◆ Records
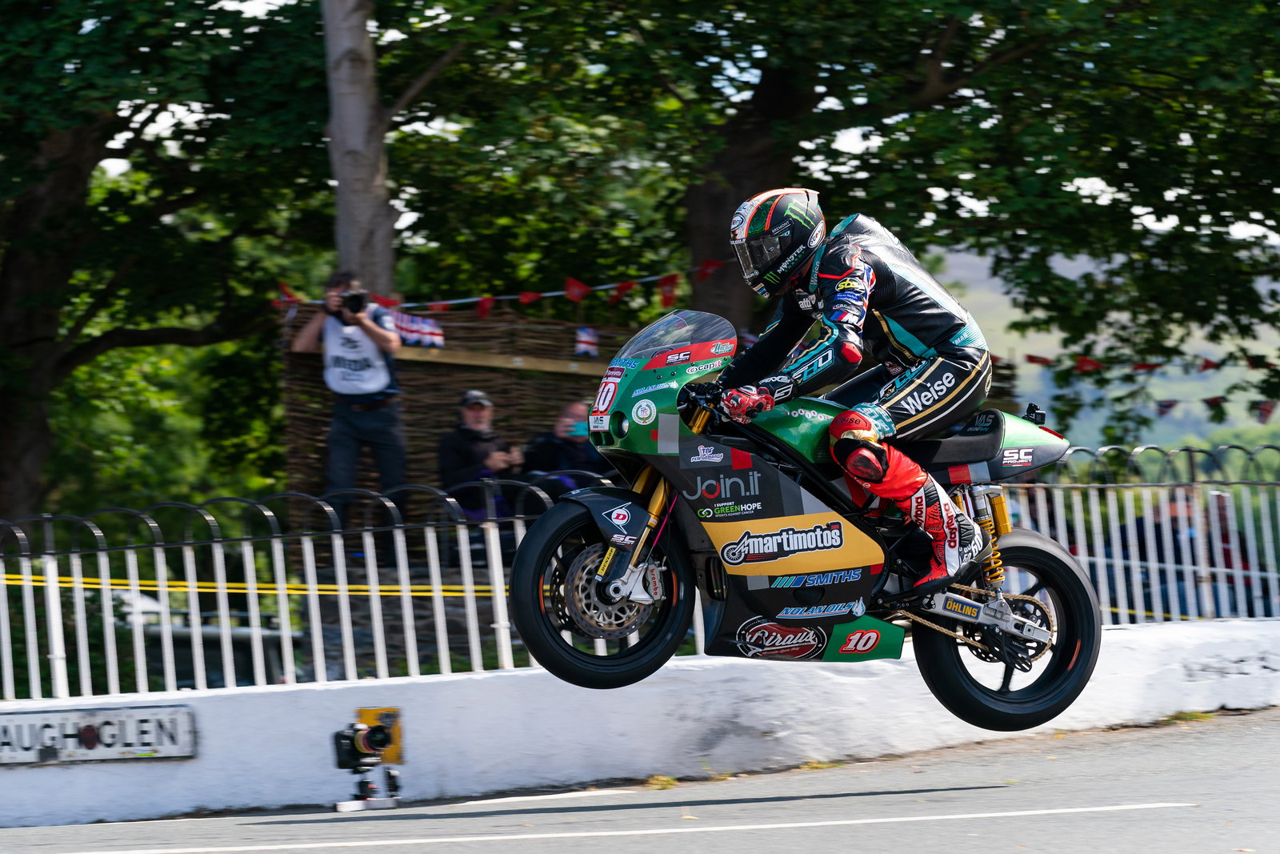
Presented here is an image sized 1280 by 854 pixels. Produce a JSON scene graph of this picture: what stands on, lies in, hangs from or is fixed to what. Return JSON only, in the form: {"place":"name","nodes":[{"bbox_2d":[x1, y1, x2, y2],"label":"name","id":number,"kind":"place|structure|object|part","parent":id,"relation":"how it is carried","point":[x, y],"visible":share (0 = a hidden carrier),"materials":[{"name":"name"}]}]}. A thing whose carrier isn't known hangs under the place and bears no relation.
{"place":"outdoors","nodes":[
{"label":"outdoors","id":0,"kind":"place"},
{"bbox_2d":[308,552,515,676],"label":"stone wall","id":1,"kind":"structure","parent":0,"point":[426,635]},
{"bbox_2d":[0,706,1279,853],"label":"road","id":2,"kind":"structure","parent":0,"point":[1168,787],"materials":[{"name":"grey asphalt"}]},
{"bbox_2d":[332,708,403,812],"label":"camera","id":3,"kind":"object","parent":2,"relation":"on","point":[371,730],"visible":0.97,"materials":[{"name":"black plastic"}]},
{"bbox_2d":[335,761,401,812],"label":"tripod","id":4,"kind":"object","parent":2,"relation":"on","point":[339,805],"visible":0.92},
{"bbox_2d":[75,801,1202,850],"label":"road marking","id":5,"kind":"object","parent":2,"relation":"on","point":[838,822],"visible":0.96,"materials":[{"name":"white paint"}]},
{"bbox_2d":[0,614,1279,827],"label":"low wall","id":6,"kind":"structure","parent":0,"point":[256,695],"materials":[{"name":"white paint"}]},
{"bbox_2d":[0,703,197,764],"label":"sign","id":7,"kind":"object","parent":6,"relation":"attached to","point":[109,727],"visible":0.96,"materials":[{"name":"white metal"}]},
{"bbox_2d":[356,706,403,762],"label":"yellow sign","id":8,"kind":"object","parent":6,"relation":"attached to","point":[377,718],"visible":0.4,"materials":[{"name":"yellow"}]},
{"bbox_2d":[0,443,1279,707],"label":"metal fence","id":9,"kind":"object","parent":6,"relation":"attached to","point":[439,586],"visible":0.77,"materials":[{"name":"metal"}]},
{"bbox_2d":[0,568,502,596],"label":"yellow tape","id":10,"kind":"object","parent":9,"relation":"attached to","point":[364,588],"visible":0.59,"materials":[{"name":"yellow plastic"}]},
{"bbox_2d":[104,0,1279,251],"label":"sky","id":11,"kind":"structure","parent":0,"point":[1103,185],"materials":[{"name":"white"}]},
{"bbox_2d":[508,305,1101,733],"label":"motorcycle","id":12,"kind":"object","parent":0,"point":[1013,693],"visible":0.89,"materials":[{"name":"black"}]},
{"label":"wheel","id":13,"kind":"part","parent":12,"relation":"part of","materials":[{"name":"black rubber"}]},
{"bbox_2d":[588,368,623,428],"label":"number plate","id":14,"kind":"object","parent":12,"relation":"attached to","point":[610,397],"visible":0.72,"materials":[{"name":"white plastic"}]},
{"label":"fairing","id":15,"kind":"part","parent":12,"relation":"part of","materials":[{"name":"green plastic"}]},
{"label":"windscreen","id":16,"kind":"part","parent":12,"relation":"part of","materials":[{"name":"clear plastic"}]},
{"bbox_2d":[710,188,1002,595],"label":"man","id":17,"kind":"object","parent":12,"relation":"on","point":[862,274],"visible":0.77},
{"label":"wheel","id":18,"kind":"part","parent":12,"relation":"part of","materials":[{"name":"black rubber"}]},
{"bbox_2d":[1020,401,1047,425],"label":"onboard camera","id":19,"kind":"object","parent":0,"point":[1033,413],"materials":[{"name":"black plastic"}]},
{"bbox_2d":[917,243,1279,451],"label":"hill","id":20,"kind":"structure","parent":0,"point":[1186,350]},
{"label":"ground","id":21,"kind":"structure","parent":0},
{"bbox_2d":[0,0,343,522],"label":"tree","id":22,"kind":"object","parent":21,"relation":"on","point":[11,287],"visible":0.95,"materials":[{"name":"green plant"}]},
{"label":"tree trunk","id":23,"kind":"part","parent":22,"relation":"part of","materials":[{"name":"brown wood"}]},
{"bbox_2d":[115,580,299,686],"label":"parked car","id":24,"kind":"object","parent":21,"relation":"on","point":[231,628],"visible":0.37,"materials":[{"name":"metal"}]},
{"bbox_2d":[295,269,407,534],"label":"man","id":25,"kind":"object","parent":21,"relation":"on","point":[306,339],"visible":0.77},
{"bbox_2d":[332,287,367,316],"label":"camera","id":26,"kind":"object","parent":25,"relation":"in","point":[354,297],"visible":0.91,"materials":[{"name":"black plastic"}]},
{"bbox_2d":[322,0,399,292],"label":"tree trunk","id":27,"kind":"object","parent":21,"relation":"on","point":[346,178],"visible":0.55,"materials":[{"name":"wood"}]},
{"bbox_2d":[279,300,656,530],"label":"fence","id":28,"kind":"object","parent":21,"relation":"on","point":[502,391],"visible":0.43,"materials":[{"name":"brown wood"}]},
{"bbox_2d":[390,310,444,348],"label":"flag","id":29,"kind":"object","parent":28,"relation":"attached to","point":[422,330],"visible":0.66,"materials":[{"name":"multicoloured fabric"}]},
{"bbox_2d":[383,344,607,376],"label":"wooden beam","id":30,"kind":"structure","parent":28,"relation":"attached to","point":[542,366],"materials":[{"name":"brown wood"}]},
{"bbox_2d":[574,325,598,357],"label":"flag","id":31,"kind":"object","parent":28,"relation":"attached to","point":[582,344],"visible":0.82,"materials":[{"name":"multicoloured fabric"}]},
{"bbox_2d":[439,386,527,542],"label":"man","id":32,"kind":"object","parent":21,"relation":"on","point":[477,422],"visible":0.7},
{"bbox_2d":[519,398,607,502],"label":"person","id":33,"kind":"object","parent":21,"relation":"on","point":[572,411],"visible":0.6},
{"bbox_2d":[370,0,1279,424],"label":"tree","id":34,"kind":"object","parent":21,"relation":"on","point":[732,205],"visible":0.89,"materials":[{"name":"green plant"}]},
{"bbox_2d":[268,263,725,314],"label":"bunting","id":35,"kind":"object","parent":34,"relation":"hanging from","point":[470,299],"visible":0.54,"materials":[{"name":"red fabric"}]},
{"bbox_2d":[993,349,1279,421],"label":"bunting","id":36,"kind":"object","parent":34,"relation":"hanging from","point":[1206,366],"visible":0.55,"materials":[{"name":"red fabric"}]},
{"bbox_2d":[1104,488,1259,614],"label":"person","id":37,"kind":"object","parent":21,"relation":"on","point":[1176,518],"visible":0.33}
]}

◆ Task instructions
Write out every record exactly. Leave the pictures out.

◆ Result below
Presented here is an image sized 1280 by 854 pixels. Produce a JSON scene graph of this picture: what stands on, lies in, hangs from or is fixed to what. Return JSON only, in the form: {"place":"name","nodes":[{"bbox_2d":[x1, y1, x2, y2],"label":"name","id":number,"kind":"place|structure|object|part","parent":id,"relation":"how it is carried","point":[x, y],"visible":share (0 = a hidden carrier),"materials":[{"name":"name"}]}]}. A thing whose carrier isn't known hangs under the place and bears no relation.
{"place":"outdoors","nodes":[
{"label":"outdoors","id":0,"kind":"place"},
{"bbox_2d":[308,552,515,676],"label":"stone wall","id":1,"kind":"structure","parent":0,"point":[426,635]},
{"bbox_2d":[0,706,1279,853],"label":"road","id":2,"kind":"structure","parent":0,"point":[1168,787],"materials":[{"name":"grey asphalt"}]},
{"bbox_2d":[332,708,403,812],"label":"camera","id":3,"kind":"object","parent":2,"relation":"on","point":[371,730],"visible":0.97,"materials":[{"name":"black plastic"}]},
{"bbox_2d":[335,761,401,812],"label":"tripod","id":4,"kind":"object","parent":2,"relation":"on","point":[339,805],"visible":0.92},
{"bbox_2d":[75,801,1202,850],"label":"road marking","id":5,"kind":"object","parent":2,"relation":"on","point":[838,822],"visible":0.96,"materials":[{"name":"white paint"}]},
{"bbox_2d":[0,614,1279,827],"label":"low wall","id":6,"kind":"structure","parent":0,"point":[256,695],"materials":[{"name":"white paint"}]},
{"bbox_2d":[0,703,197,764],"label":"sign","id":7,"kind":"object","parent":6,"relation":"attached to","point":[109,727],"visible":0.96,"materials":[{"name":"white metal"}]},
{"bbox_2d":[356,706,403,762],"label":"yellow sign","id":8,"kind":"object","parent":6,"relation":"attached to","point":[377,718],"visible":0.4,"materials":[{"name":"yellow"}]},
{"bbox_2d":[0,443,1279,707],"label":"metal fence","id":9,"kind":"object","parent":6,"relation":"attached to","point":[439,586],"visible":0.77,"materials":[{"name":"metal"}]},
{"bbox_2d":[0,568,502,596],"label":"yellow tape","id":10,"kind":"object","parent":9,"relation":"attached to","point":[364,588],"visible":0.59,"materials":[{"name":"yellow plastic"}]},
{"bbox_2d":[104,0,1279,251],"label":"sky","id":11,"kind":"structure","parent":0,"point":[1103,185],"materials":[{"name":"white"}]},
{"bbox_2d":[508,305,1101,733],"label":"motorcycle","id":12,"kind":"object","parent":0,"point":[1013,693],"visible":0.89,"materials":[{"name":"black"}]},
{"label":"wheel","id":13,"kind":"part","parent":12,"relation":"part of","materials":[{"name":"black rubber"}]},
{"bbox_2d":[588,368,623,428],"label":"number plate","id":14,"kind":"object","parent":12,"relation":"attached to","point":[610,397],"visible":0.72,"materials":[{"name":"white plastic"}]},
{"label":"fairing","id":15,"kind":"part","parent":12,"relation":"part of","materials":[{"name":"green plastic"}]},
{"label":"windscreen","id":16,"kind":"part","parent":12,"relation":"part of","materials":[{"name":"clear plastic"}]},
{"bbox_2d":[710,188,1002,595],"label":"man","id":17,"kind":"object","parent":12,"relation":"on","point":[862,274],"visible":0.77},
{"label":"wheel","id":18,"kind":"part","parent":12,"relation":"part of","materials":[{"name":"black rubber"}]},
{"bbox_2d":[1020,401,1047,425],"label":"onboard camera","id":19,"kind":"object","parent":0,"point":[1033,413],"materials":[{"name":"black plastic"}]},
{"bbox_2d":[917,243,1279,451],"label":"hill","id":20,"kind":"structure","parent":0,"point":[1186,350]},
{"label":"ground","id":21,"kind":"structure","parent":0},
{"bbox_2d":[0,0,343,522],"label":"tree","id":22,"kind":"object","parent":21,"relation":"on","point":[11,287],"visible":0.95,"materials":[{"name":"green plant"}]},
{"label":"tree trunk","id":23,"kind":"part","parent":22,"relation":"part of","materials":[{"name":"brown wood"}]},
{"bbox_2d":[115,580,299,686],"label":"parked car","id":24,"kind":"object","parent":21,"relation":"on","point":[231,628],"visible":0.37,"materials":[{"name":"metal"}]},
{"bbox_2d":[295,269,407,534],"label":"man","id":25,"kind":"object","parent":21,"relation":"on","point":[306,339],"visible":0.77},
{"bbox_2d":[332,287,367,316],"label":"camera","id":26,"kind":"object","parent":25,"relation":"in","point":[354,297],"visible":0.91,"materials":[{"name":"black plastic"}]},
{"bbox_2d":[322,0,399,292],"label":"tree trunk","id":27,"kind":"object","parent":21,"relation":"on","point":[346,178],"visible":0.55,"materials":[{"name":"wood"}]},
{"bbox_2d":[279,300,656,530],"label":"fence","id":28,"kind":"object","parent":21,"relation":"on","point":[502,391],"visible":0.43,"materials":[{"name":"brown wood"}]},
{"bbox_2d":[390,310,444,348],"label":"flag","id":29,"kind":"object","parent":28,"relation":"attached to","point":[422,330],"visible":0.66,"materials":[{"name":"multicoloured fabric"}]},
{"bbox_2d":[383,344,607,376],"label":"wooden beam","id":30,"kind":"structure","parent":28,"relation":"attached to","point":[542,366],"materials":[{"name":"brown wood"}]},
{"bbox_2d":[574,325,598,357],"label":"flag","id":31,"kind":"object","parent":28,"relation":"attached to","point":[582,344],"visible":0.82,"materials":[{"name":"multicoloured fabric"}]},
{"bbox_2d":[439,386,527,542],"label":"man","id":32,"kind":"object","parent":21,"relation":"on","point":[477,422],"visible":0.7},
{"bbox_2d":[519,398,607,502],"label":"person","id":33,"kind":"object","parent":21,"relation":"on","point":[572,411],"visible":0.6},
{"bbox_2d":[370,0,1279,424],"label":"tree","id":34,"kind":"object","parent":21,"relation":"on","point":[732,205],"visible":0.89,"materials":[{"name":"green plant"}]},
{"bbox_2d":[268,263,725,314],"label":"bunting","id":35,"kind":"object","parent":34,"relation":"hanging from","point":[470,299],"visible":0.54,"materials":[{"name":"red fabric"}]},
{"bbox_2d":[993,349,1279,421],"label":"bunting","id":36,"kind":"object","parent":34,"relation":"hanging from","point":[1206,366],"visible":0.55,"materials":[{"name":"red fabric"}]},
{"bbox_2d":[1104,488,1259,614],"label":"person","id":37,"kind":"object","parent":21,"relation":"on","point":[1176,518],"visible":0.33}
]}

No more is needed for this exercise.